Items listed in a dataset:
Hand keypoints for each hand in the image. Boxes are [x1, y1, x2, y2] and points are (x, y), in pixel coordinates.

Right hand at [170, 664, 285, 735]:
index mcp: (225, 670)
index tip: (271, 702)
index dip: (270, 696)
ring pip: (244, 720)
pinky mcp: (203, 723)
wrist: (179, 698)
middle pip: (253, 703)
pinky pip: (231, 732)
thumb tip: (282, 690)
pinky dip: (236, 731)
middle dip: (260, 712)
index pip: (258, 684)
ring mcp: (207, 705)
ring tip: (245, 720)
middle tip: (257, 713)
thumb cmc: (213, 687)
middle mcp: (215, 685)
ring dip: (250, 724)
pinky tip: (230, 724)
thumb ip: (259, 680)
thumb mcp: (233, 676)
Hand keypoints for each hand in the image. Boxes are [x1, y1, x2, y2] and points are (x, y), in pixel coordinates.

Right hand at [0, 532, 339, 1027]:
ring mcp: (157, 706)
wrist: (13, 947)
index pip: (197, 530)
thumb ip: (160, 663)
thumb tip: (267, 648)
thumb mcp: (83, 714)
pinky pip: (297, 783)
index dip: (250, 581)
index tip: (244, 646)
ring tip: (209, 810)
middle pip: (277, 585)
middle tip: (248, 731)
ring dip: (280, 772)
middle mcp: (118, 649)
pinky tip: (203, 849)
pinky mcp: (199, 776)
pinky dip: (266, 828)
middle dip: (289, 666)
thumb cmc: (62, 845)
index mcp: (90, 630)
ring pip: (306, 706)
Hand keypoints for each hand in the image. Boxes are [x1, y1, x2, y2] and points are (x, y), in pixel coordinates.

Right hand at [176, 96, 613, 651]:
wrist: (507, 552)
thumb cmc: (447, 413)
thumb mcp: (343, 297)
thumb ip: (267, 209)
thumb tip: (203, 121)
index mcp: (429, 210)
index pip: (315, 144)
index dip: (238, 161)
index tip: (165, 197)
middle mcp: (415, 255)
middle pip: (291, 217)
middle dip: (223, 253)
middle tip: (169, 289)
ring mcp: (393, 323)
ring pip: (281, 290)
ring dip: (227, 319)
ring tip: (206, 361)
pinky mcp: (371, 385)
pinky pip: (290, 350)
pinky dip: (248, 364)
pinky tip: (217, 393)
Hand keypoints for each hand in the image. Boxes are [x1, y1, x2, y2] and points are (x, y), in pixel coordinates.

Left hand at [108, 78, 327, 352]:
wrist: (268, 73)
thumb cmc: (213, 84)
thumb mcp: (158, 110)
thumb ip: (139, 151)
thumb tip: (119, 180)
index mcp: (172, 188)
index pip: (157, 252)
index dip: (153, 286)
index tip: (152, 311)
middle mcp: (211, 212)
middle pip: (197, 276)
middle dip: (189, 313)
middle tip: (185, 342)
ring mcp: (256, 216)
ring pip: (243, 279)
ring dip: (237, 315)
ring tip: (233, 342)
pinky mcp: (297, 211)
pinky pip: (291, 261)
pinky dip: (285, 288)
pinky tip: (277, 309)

**What the exercise asks:** Each line of the data needs to be repeated exactly.

**Response:**
Hand keypoints for each hand in the image. Boxes are [x1, y1, x2, y2] and points are (x, y), in pixel coordinates.

Right hand at [170, 664, 285, 735]:
index mcp: (225, 670)
index tip: (271, 702)
index dip: (270, 696)
ring pip: (244, 720)
pinky mcp: (203, 723)
wrist: (179, 698)
middle pip: (253, 703)
pinky pip: (231, 732)
thumb tip: (282, 690)
pinky dip: (236, 731)
middle dip: (260, 712)
index pip: (258, 684)
ring mcp: (207, 705)
ring tip: (245, 720)
middle tip: (257, 713)
thumb cmc: (213, 687)
middle mcp: (215, 685)
ring dip: (250, 724)
pinky tip: (230, 724)
thumb ip: (259, 680)
thumb mcp: (233, 676)
Hand keypoints for each hand in the image. Boxes are [x1, y1, x2, y2] and points are (x, y), in pixel coordinates.

Right hand at [0, 532, 339, 1027]:
ring mcp: (157, 706)
wrist: (13, 947)
index pip: (197, 530)
thumb ip: (160, 663)
thumb tip: (267, 648)
thumb mcp: (83, 714)
pinky pip: (297, 783)
index dip: (250, 581)
index tip: (244, 646)
ring tip: (209, 810)
middle pip: (277, 585)
middle tip: (248, 731)
ring dip: (280, 772)
middle mcp: (118, 649)
pinky tip: (203, 849)
pinky mcp: (199, 776)
pinky dip: (266, 828)
middle dip: (289, 666)
thumb cmc: (62, 845)
index mcp: (90, 630)
ring pip: (306, 706)
Hand keypoints for each hand in the image. Boxes are [x1, y1, x2, y2] and points are (x, y), in pixel coordinates.

Right hand at [176, 96, 613, 651]:
wrist: (507, 552)
thumb cmc: (447, 413)
thumb mcp: (343, 297)
thumb ip: (267, 209)
thumb tip: (203, 121)
index mcp: (429, 210)
index pip: (315, 144)
index dip: (238, 161)
index tip: (165, 197)
middle mcp: (415, 255)
middle pip: (291, 217)
middle dip: (223, 253)
middle tip: (169, 289)
ring mcp: (393, 323)
ring pip: (281, 290)
ring dip: (227, 319)
ring tip: (206, 361)
pinky mcp: (371, 385)
pinky pip: (290, 350)
pinky dip: (248, 364)
pinky tip: (217, 393)
Hand keypoints for each hand in the image. Boxes are [x1, y1, x2, y2] and points are (x, y), in pixel coordinates.

Left hand at [108, 78, 327, 352]:
wrist: (268, 73)
thumb cmc: (213, 84)
thumb mcp: (158, 110)
thumb ip: (139, 151)
thumb tip: (119, 180)
index mcp: (172, 188)
index pip: (157, 252)
index dip: (153, 286)
index tip: (152, 311)
middle mcp: (211, 212)
middle pip: (197, 276)
middle dip: (189, 313)
middle tip: (185, 342)
ring mcp: (256, 216)
ring pip: (243, 279)
ring dip: (237, 315)
ring tip: (233, 342)
pinky mcp: (297, 211)
pinky pip: (291, 261)
pinky dip: (285, 288)
pinky tip: (277, 309)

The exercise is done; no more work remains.